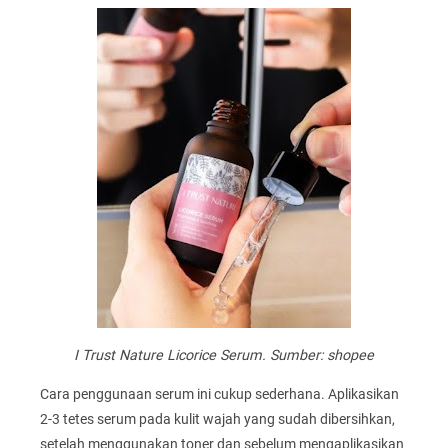
I Trust Nature Licorice Serum. Sumber: shopee
Cara penggunaan serum ini cukup sederhana. Aplikasikan
2-3 tetes serum pada kulit wajah yang sudah dibersihkan,
setelah menggunakan toner dan sebelum mengaplikasikan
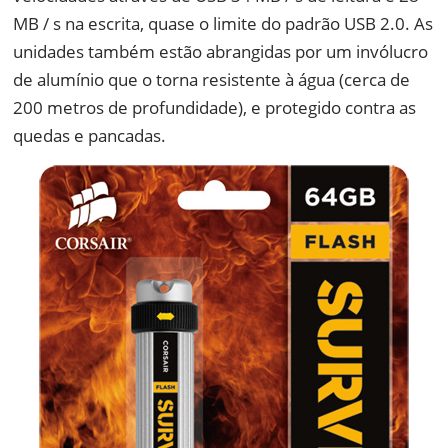
MB / s na escrita, quase o limite do padrão USB 2.0. As
unidades também estão abrangidas por um invólucro
de alumínio que o torna resistente à água (cerca de
200 metros de profundidade), e protegido contra as
quedas e pancadas.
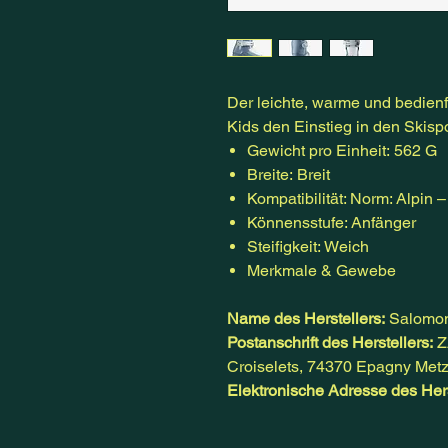
Der leichte, warme und bedienf
Kids den Einstieg in den Skispo
Gewicht pro Einheit: 562 G
Breite: Breit
Kompatibilität: Norm: Alpin 
Könnensstufe: Anfänger
Steifigkeit: Weich
Merkmale & Gewebe
Name des Herstellers:
Salomo
Postanschrift des Herstellers:
Z
Croiselets, 74370 Epagny Met
Elektronische Adresse des Hers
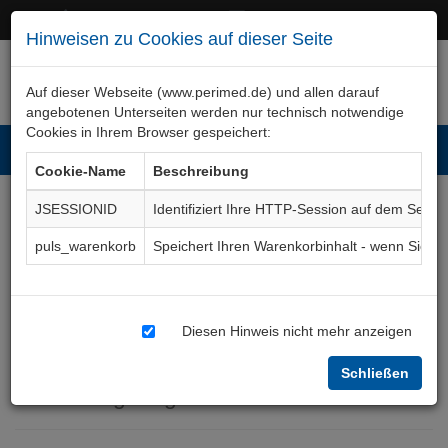
+49 (0)911 50 722 – 0
service@perimed.de
Hinweisen zu Cookies auf dieser Seite
Auf dieser Webseite (www.perimed.de) und allen darauf
angebotenen Unterseiten werden nur technisch notwendige
Cookies in Ihrem Browser gespeichert:
Toggl
Cookie-Name
Beschreibung
navig
JSESSIONID
Identifiziert Ihre HTTP-Session auf dem Serve
Narkose und/oder
puls_warenkorb
Speichert Ihren Warenkorbinhalt - wenn Sie 
Regionalanästhesie bei
Erwachsenen und
Diesen Hinweis nicht mehr anzeigen
Jugendlichen (arabisch)
Schließen
Aufklärungsbogen
AnAa008Ar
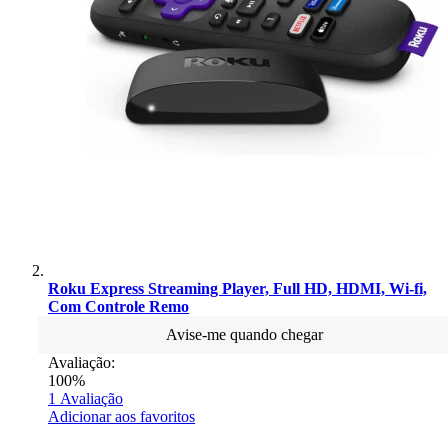
Roku Express Streaming Player, Full HD, HDMI, Wi-fi,
Com Controle Remo
Avise-me quando chegar
Avaliação:
100%
1
Avaliação
Adicionar aos favoritos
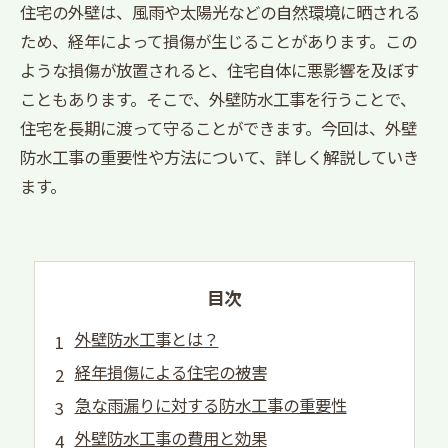
住宅の外壁は、風雨や太陽光などの自然環境に晒される
ため、経年によって損傷が生じることがあります。この
ような損傷が放置されると、住宅自体に悪影響を及ぼす
こともあります。そこで、外壁防水工事を行うことで、
住宅を長期に渡って守ることができます。今回は、外壁
防水工事の重要性や方法について、詳しく解説していき
ます。
目次
外壁防水工事とは？
経年損傷による住宅の被害
急な雨漏りに対する防水工事の重要性
外壁防水工事の費用と効果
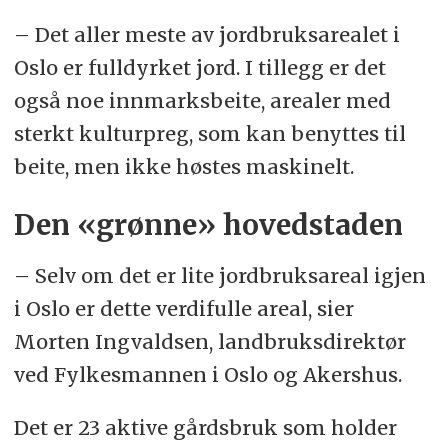
– Det aller meste av jordbruksarealet i
Oslo er fulldyrket jord. I tillegg er det
også noe innmarksbeite, arealer med
sterkt kulturpreg, som kan benyttes til
beite, men ikke høstes maskinelt.
Den «grønne» hovedstaden
– Selv om det er lite jordbruksareal igjen
i Oslo er dette verdifulle areal, sier
Morten Ingvaldsen, landbruksdirektør
ved Fylkesmannen i Oslo og Akershus.
Det er 23 aktive gårdsbruk som holder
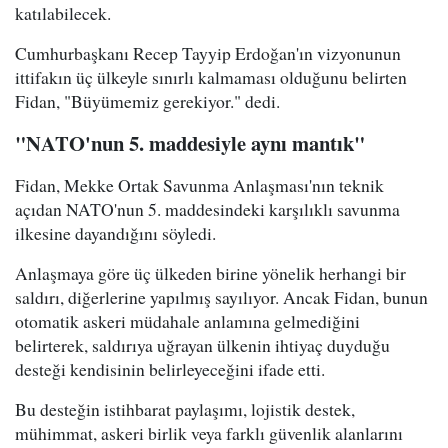
katılabilecek.
Cumhurbaşkanı Recep Tayyip Erdoğan'ın vizyonunun
ittifakın üç ülkeyle sınırlı kalmaması olduğunu belirten
Fidan, "Büyümemiz gerekiyor." dedi.
"NATO'nun 5. maddesiyle aynı mantık"
Fidan, Mekke Ortak Savunma Anlaşması'nın teknik
açıdan NATO'nun 5. maddesindeki karşılıklı savunma
ilkesine dayandığını söyledi.
Anlaşmaya göre üç ülkeden birine yönelik herhangi bir
saldırı, diğerlerine yapılmış sayılıyor. Ancak Fidan, bunun
otomatik askeri müdahale anlamına gelmediğini
belirterek, saldırıya uğrayan ülkenin ihtiyaç duyduğu
desteği kendisinin belirleyeceğini ifade etti.
Bu desteğin istihbarat paylaşımı, lojistik destek,
mühimmat, askeri birlik veya farklı güvenlik alanlarını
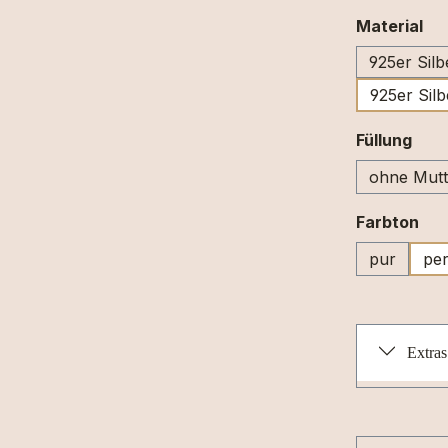
au
Material
925er Silb
925er Silb
aus
Füllung
ohne Mutt
au
Farbton
pur
per
Extras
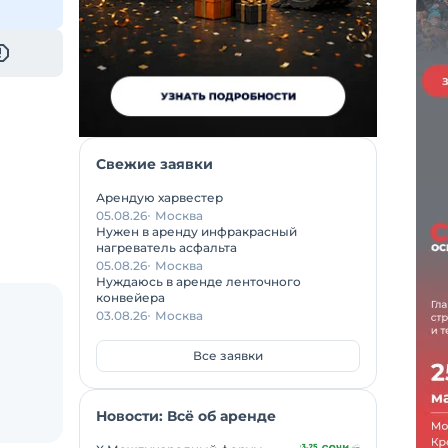
Свежие заявки
Арендую харвестер
05.08.26
Москва
Нужен в аренду инфракрасный
нагреватель асфальта
05.08.26
Москва
Нуждаюсь в аренде ленточного
конвейера
03.08.26
Москва
Все заявки
Новости: Всё об аренде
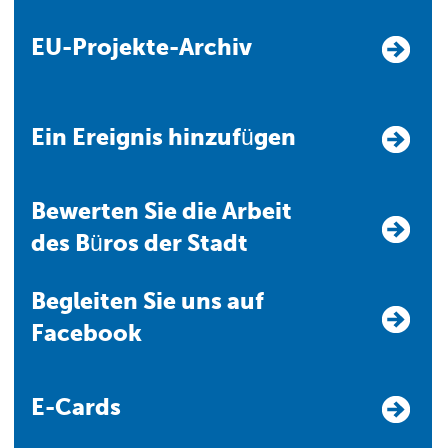
EU-Projekte-Archiv
Ein Ereignis hinzufügen
Bewerten Sie die Arbeit
des Büros der Stadt
Begleiten Sie uns auf
Facebook
E-Cards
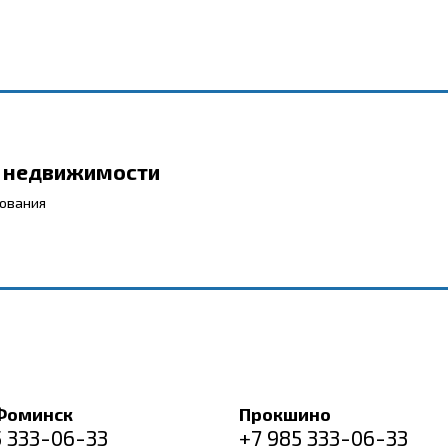
р недвижимости
бования
Фоминск
Прокшино
5 333-06-33
+7 985 333-06-33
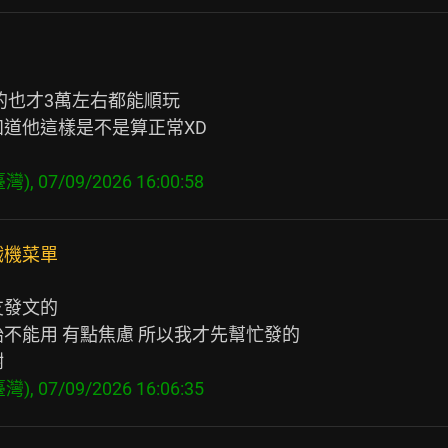
的也才3萬左右都能順玩

道他這樣是不是算正常XD

戲機菜單
發文的

不能用 有點焦慮 所以我才先幫忙發的
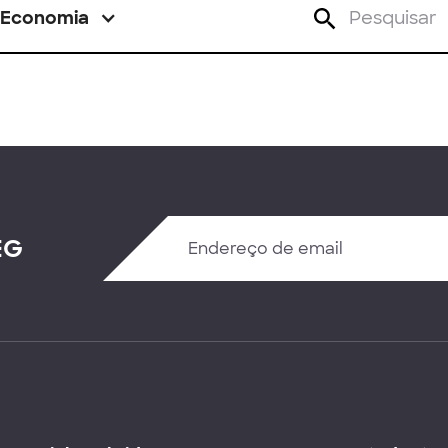
Economia
EG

— Job item —
Exactly as they stand, the entries must be written out again, pictures excluded.

— Solution —
I Trust Nature Licorice Serum. Sumber: shopee
Cara penggunaan serum ini cukup sederhana. Aplikasikan
2-3 tetes serum pada kulit wajah yang sudah dibersihkan,
setelah menggunakan toner dan sebelum mengaplikasikan
MB / s na escrita, quase o limite do padrão USB 2.0. As
unidades também estão abrangidas por um invólucro
de alumínio que o torna resistente à água (cerca de
200 metros de profundidade), e protegido contra as
quedas e pancadas.
Der leichte, warme und bedienf
Kids den Einstieg in den Skispo
Gewicht pro Einheit: 562 G
Breite: Breit
Kompatibilität: Norm: Alpin 
Könnensstufe: Anfänger
Steifigkeit: Weich
Merkmale & Gewebe
Name des Herstellers:
Salomo
Postanschrift des Herstellers:
Z
Croiselets, 74370 Epagny Met
Elektronische Adresse des Hers
+49 (0)911 50 722 – 0
service@perimed.de
Hinweisen zu Cookies auf dieser Seite
Auf dieser Webseite (www.perimed.de) und allen darauf
angebotenen Unterseiten werden nur technisch notwendige
Cookies in Ihrem Browser gespeichert:
Toggl
Cookie-Name
Beschreibung
navig
JSESSIONID
Identifiziert Ihre HTTP-Session auf dem Serve
Narkose und/oder
puls_warenkorb
Speichert Ihren Warenkorbinhalt - wenn Sie 
Regionalanästhesie bei
Erwachsenen und
Diesen Hinweis nicht mehr anzeigen
Jugendlichen (arabisch)
Schließen
Aufklärungsbogen
AnAa008Ar
Roku Express Streaming Player, Full HD, HDMI, Wi-fi,
Com Controle Remo
Avise-me quando chegar
Avaliação:
100%
1
Avaliação
Adicionar aos favoritos
住宅の外壁は、風雨や太陽光などの自然環境に晒される
ため、経年によって損傷が生じることがあります。この
ような損傷が放置されると、住宅自体に悪影響を及ぼす
こともあります。そこで、外壁防水工事を行うことで、
住宅を長期に渡って守ることができます。今回は、外壁
防水工事の重要性や方法について、詳しく解説していき
ます。
目次
外壁防水工事とは？
経年損傷による住宅の被害
急な雨漏りに対する防水工事の重要性
外壁防水工事の費用と効果
– Det aller meste av jordbruksarealet i
Oslo er fulldyrket jord. I tillegg er det
også noe innmarksbeite, arealer med
sterkt kulturpreg, som kan benyttes til
beite, men ikke høstes maskinelt.
Den «grønne» hovedstaden
– Selv om det er lite jordbruksareal igjen
i Oslo er dette verdifulle areal, sier
Morten Ingvaldsen, landbruksdirektør
ved Fylkesmannen i Oslo og Akershus.
Det er 23 aktive gårdsbruk som holder
katılabilecek.
Cumhurbaşkanı Recep Tayyip Erdoğan'ın vizyonunun
ittifakın üç ülkeyle sınırlı kalmaması olduğunu belirten
Fidan, "Büyümemiz gerekiyor." dedi.
"NATO'nun 5. maddesiyle aynı mantık"
Fidan, Mekke Ortak Savunma Anlaşması'nın teknik
açıdan NATO'nun 5. maddesindeki karşılıklı savunma
ilkesine dayandığını söyledi.
Anlaşmaya göre üç ülkeden birine yönelik herhangi bir
saldırı, diğerlerine yapılmış sayılıyor. Ancak Fidan, bunun
otomatik askeri müdahale anlamına gelmediğini
belirterek, saldırıya uğrayan ülkenin ihtiyaç duyduğu
desteği kendisinin belirleyeceğini ifade etti.
Bu desteğin istihbarat paylaşımı, lojistik destek,
mühimmat, askeri birlik veya farklı güvenlik alanlarını
au
Material
925er Silb
925er Silb
aus
Füllung
ohne Mutt
au
Farbton
pur
per
Extras
Свежие заявки
Арендую харвестер
05.08.26
Москва
Нужен в аренду инфракрасный
нагреватель асфальта
05.08.26
Москва
Нуждаюсь в аренде ленточного
конвейера
03.08.26
Москва
Все заявки
Новости: Всё об аренде
EU-Projekte-Archiv
Ein Ereignis hinzufügen
Bewerten Sie die Arbeit
des Büros der Stadt
Begleiten Sie uns auf
Facebook
E-Cards
р недвижимости
бования
Фоминск
Прокшино
5 333-06-33
+7 985 333-06-33
的也才3萬左右都能順玩

道他這樣是不是算正常XD

戲機菜單
發文的

不能用 有點焦慮 所以我才先幫忙發的
Economia
EG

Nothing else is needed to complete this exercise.